Sultans Of SWAT
"Wrong event, pal!" said Paul Davis, O'Connor's business associate. "This isn't 'Take Out Your Partner.' "
Bob Ramsey, the sportscaster who will do the narration for the ESPN show, laughed and suggested a new way to make money off this event: "Sell body armor to the spectators."
The wayward shot will never be mentioned in the ESPN show. "We don't show the bad stuff," O'Connor explained. "These are our guys and if a guy looks like a total stupid fool, we don't use that. We don't hang 'em out to dry."
Apparently, reality sometimes gets a bit too real for reality TV.
"Get the body!" screamed the fans from Sunnyvale, Calif. "Get the body!"
The Sunnyvale team had lots of fans, most of them wives of the Sunnyvale team, many of them blond and windswept in the classic California Girl style. They were very popular with the members of all the SWAT teams, who are, as Davis put it, "marinated in testosterone."
"Get the body!" they yelled. "Get the body!"
The Sunnyvale team earned its place in the SWAT Challenge by winning the "Best of the West" SWAT games last September. At the moment, its members were competing in the Stress Course event, which required them to push a pickup truck through 100 yards of a sandy field, climb walls, jump hurdles, fire their AR-15 rifles at targets, then carry "Rescue Randy" -- an amazingly lifelike, man-size 165-pound dummy -- back to the pickup. But they dropped poor Randy going over the hurdles, sending him sprawling.

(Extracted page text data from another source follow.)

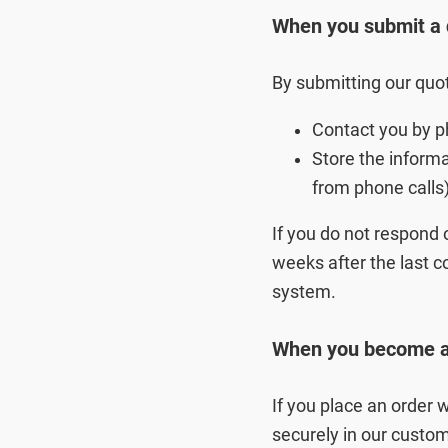
When you submit a 
By submitting our quot
Contact you by p
Store the inform
from phone calls
If you do not respond 
weeks after the last co
system.
When you become a 
If you place an order 
securely in our custo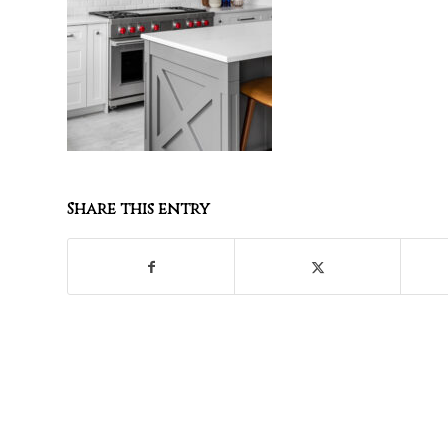
Share this entry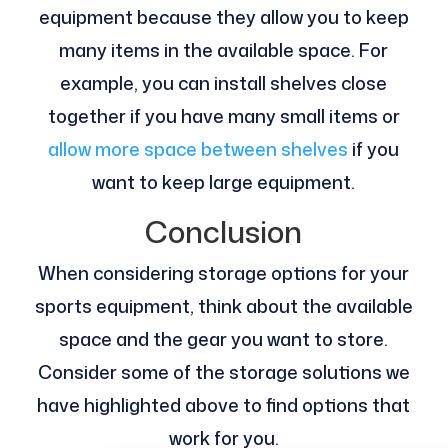
equipment because they allow you to keep
many items in the available space. For
example, you can install shelves close
together if you have many small items or
allow more space between shelves
if you
want to keep large equipment.
Conclusion
When considering storage options for your
sports equipment, think about the available
space and the gear you want to store.
Consider some of the storage solutions we
have highlighted above to find options that
work for you.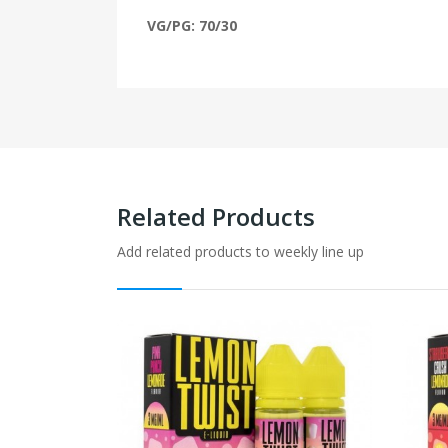
VG/PG: 70/30
Related Products
Add related products to weekly line up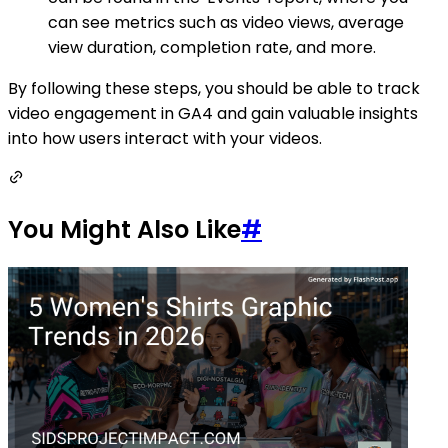
can see metrics such as video views, average
view duration, completion rate, and more.
By following these steps, you should be able to track
video engagement in GA4 and gain valuable insights
into how users interact with your videos.
You Might Also Like
#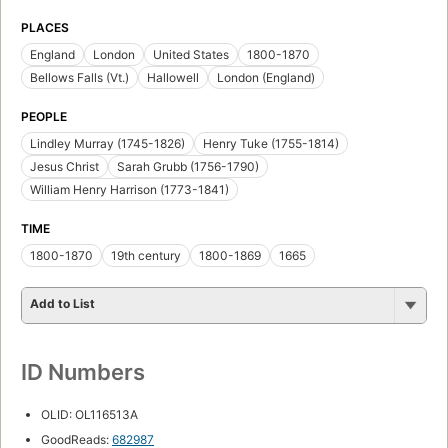
PLACES
England
London
United States
1800-1870
Bellows Falls (Vt.)
Hallowell
London (England)
PEOPLE
Lindley Murray (1745-1826)
Henry Tuke (1755-1814)
Jesus Christ
Sarah Grubb (1756-1790)
William Henry Harrison (1773-1841)
TIME
1800-1870
19th century
1800-1869
1665
Add to List
ID Numbers
OLID: OL116513A
GoodReads:
682987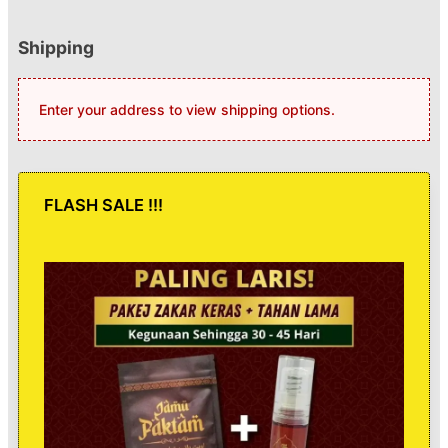
Shipping
Enter your address to view shipping options.
FLASH SALE !!!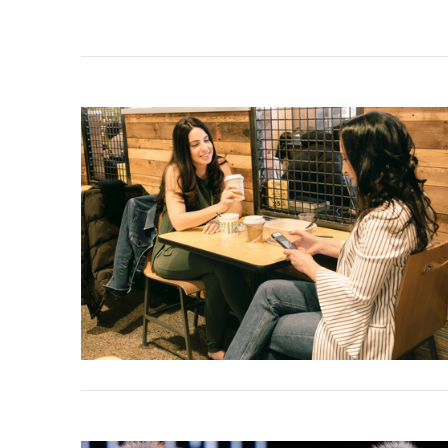
VIEW POST
VIEW POST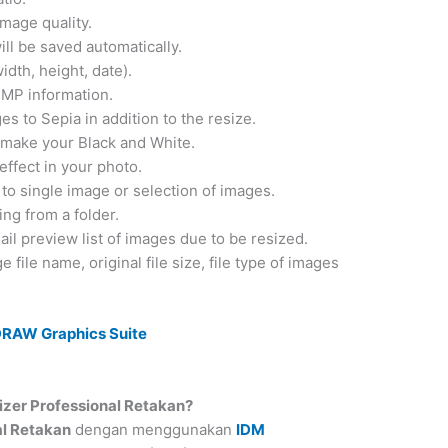
mage quality.
ill be saved automatically.
dth, height, date).
XMP information.
s to Sepia in addition to the resize.
u make your Black and White.
effect in your photo.
 to single image or selection of images.
ing from a folder.
l preview list of images due to be resized.
e file name, original file size, file type of images
DRAW Graphics Suite
er Professional Retakan?
al Retakan
dengan menggunakan
IDM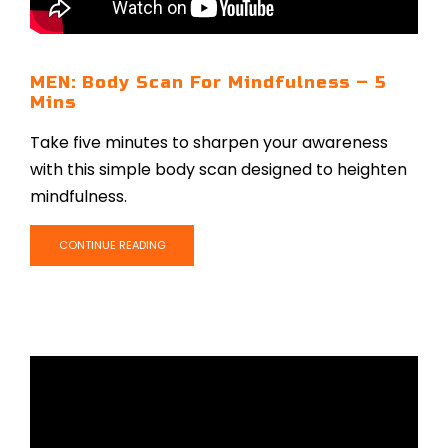
MEN: Body Scan For Mindfulness – 5
Mins
Take five minutes to sharpen your awareness
with this simple body scan designed to heighten
mindfulness.
CONTINUE READING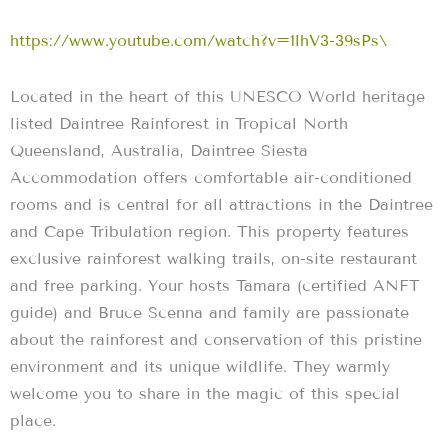
https://www.youtube.com/watch?v=1lhV3-39sPs\
Located in the heart of this UNESCO World heritage
listed Daintree Rainforest in Tropical North
Queensland, Australia, Daintree Siesta
Accommodation offers comfortable air-conditioned
rooms and is central for all attractions in the Daintree
and Cape Tribulation region. This property features
exclusive rainforest walking trails, on-site restaurant
and free parking. Your hosts Tamara (certified ANFT
guide) and Bruce Scenna and family are passionate
about the rainforest and conservation of this pristine
environment and its unique wildlife. They warmly
welcome you to share in the magic of this special
place.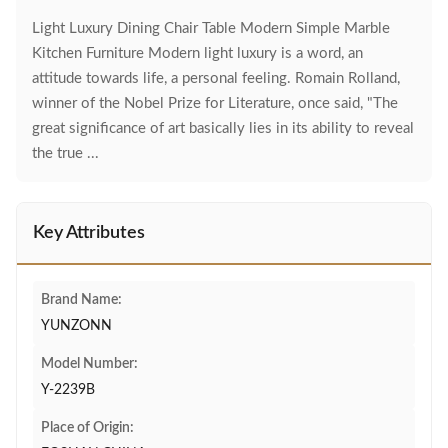
Light Luxury Dining Chair Table Modern Simple Marble
Kitchen Furniture Modern light luxury is a word, an
attitude towards life, a personal feeling. Romain Rolland,
winner of the Nobel Prize for Literature, once said, "The
great significance of art basically lies in its ability to reveal
the true ...
Key Attributes
Brand Name:
YUNZONN
Model Number:
Y-2239B
Place of Origin: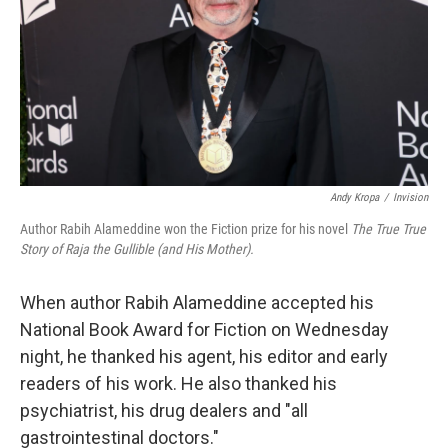
Andy Kropa
/
Invision
Author Rabih Alameddine won the Fiction prize for his novel
The True True
Story of Raja the Gullible (and His Mother).
When author Rabih Alameddine accepted his
National Book Award for Fiction on Wednesday
night, he thanked his agent, his editor and early
readers of his work. He also thanked his
psychiatrist, his drug dealers and "all
gastrointestinal doctors."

"Get the body!" the fans yelled. "Go! Go! Go!"
The Sunnyvale cops picked Randy back up. They hauled him over the hurdles, they pushed him over the fence, and then they sprinted to the pickup and tossed him into the truck bed in a manner that would have killed him if he were actually alive.
After that, they slumped to the ground, gasping for air and looking almost as battered as Randy.
The World SWAT Challenge has eight events, each one more grueling than the last, and each of them named for its sponsor, usually a company that makes SWAT-related equipment. For instance, the event requiring contestants to rappel down a wall and into an open window before shooting a sniper rifle at moving targets 100 yards away was called Bushmaster High Angle Hell, named after the Bushmaster rifle, which became famous in 2002 when it was used by John Allen Muhammad and Lee Boyd Malvo, the infamous Washington snipers, to kill nine people.
The games were designed to approximate the actual activities SWAT teams perform on the street: raiding houses, busting down doors, chasing fugitives, rescuing hostages and, if absolutely necessary, shooting a bad guy in a crowd at long range. All the running in these events was designed to get a competitor's heart racing as it does in moments of high stress.
"It puts a little stress on you so you can see how you'll perform under stress," said Adam Powell, 38, of the Washington SWAT team, "because it gets stressful in those situations."